* **SOURCE DATA**
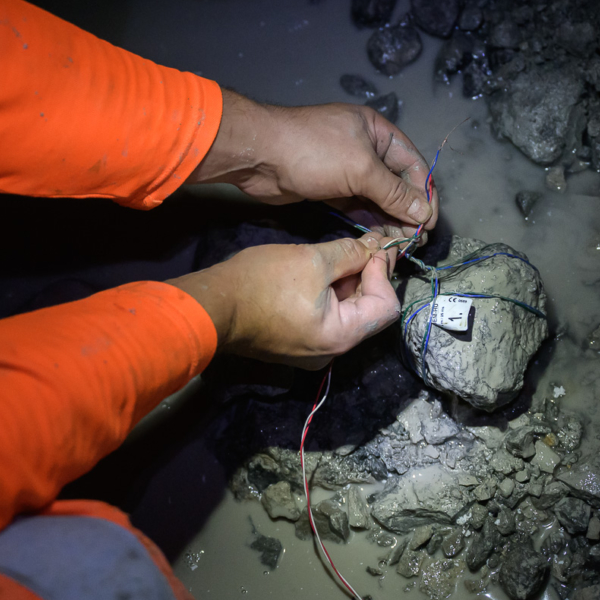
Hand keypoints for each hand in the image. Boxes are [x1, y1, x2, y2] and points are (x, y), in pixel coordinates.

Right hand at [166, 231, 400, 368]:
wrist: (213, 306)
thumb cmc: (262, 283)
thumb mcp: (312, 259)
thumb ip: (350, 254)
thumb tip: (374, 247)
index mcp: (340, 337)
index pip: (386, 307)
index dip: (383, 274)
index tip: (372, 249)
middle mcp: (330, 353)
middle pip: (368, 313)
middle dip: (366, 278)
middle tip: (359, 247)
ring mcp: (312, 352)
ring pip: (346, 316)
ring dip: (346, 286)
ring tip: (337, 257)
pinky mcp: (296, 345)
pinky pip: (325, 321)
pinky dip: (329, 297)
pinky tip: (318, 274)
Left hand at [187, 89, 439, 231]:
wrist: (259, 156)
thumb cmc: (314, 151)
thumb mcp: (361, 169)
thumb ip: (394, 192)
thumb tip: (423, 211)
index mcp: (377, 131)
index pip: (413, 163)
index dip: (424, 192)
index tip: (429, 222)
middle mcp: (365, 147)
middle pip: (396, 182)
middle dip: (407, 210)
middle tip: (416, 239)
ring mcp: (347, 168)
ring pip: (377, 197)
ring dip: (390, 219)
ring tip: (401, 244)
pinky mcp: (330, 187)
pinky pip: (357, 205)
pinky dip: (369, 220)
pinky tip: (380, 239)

* **WHAT THIS TASK INVOLVES**
Write out the listing again word for word, but without its pictures.

* **WRITTEN ANSWER**
Hand keypoints for each hand in the image. Boxes are [x1, y1, x2, y2] and points are (x, y), in pixel coordinates.

Right hand at [166, 231, 400, 368]:
wrist: (213, 306)
thumb cmc: (262, 283)
thumb mcp: (312, 259)
thumb ip: (350, 254)
thumb tip: (374, 247)
index mcp: (340, 337)
index pip: (386, 307)
index dip: (383, 274)
index tip: (372, 249)
middle mcp: (330, 353)
middle pip: (368, 313)
middle dip: (366, 278)
middle tip: (359, 247)
ring mcp: (312, 352)
ring pip: (346, 316)
ring dip: (346, 286)
ring tip: (337, 257)
pinky mcp: (296, 345)
pinky pip: (325, 321)
pinky dip: (329, 297)
pinky tip: (318, 274)
Left hand at [187, 89, 439, 231]:
wrist: (259, 156)
thumb cmc: (314, 151)
thumb mcp: (361, 169)
thumb ip: (394, 192)
thumb tip: (423, 211)
index mcp: (377, 131)
index pip: (413, 163)
index dip: (424, 192)
index tip: (429, 222)
middle mcp: (365, 147)
middle pip: (396, 182)
middle dip: (407, 210)
middle tip: (416, 239)
ring mcp: (347, 168)
ring pip: (377, 197)
ring dip: (390, 219)
ring tip: (401, 244)
pinky mcp: (330, 187)
pinky pip: (357, 205)
pinky dip: (369, 220)
pinky tip: (380, 239)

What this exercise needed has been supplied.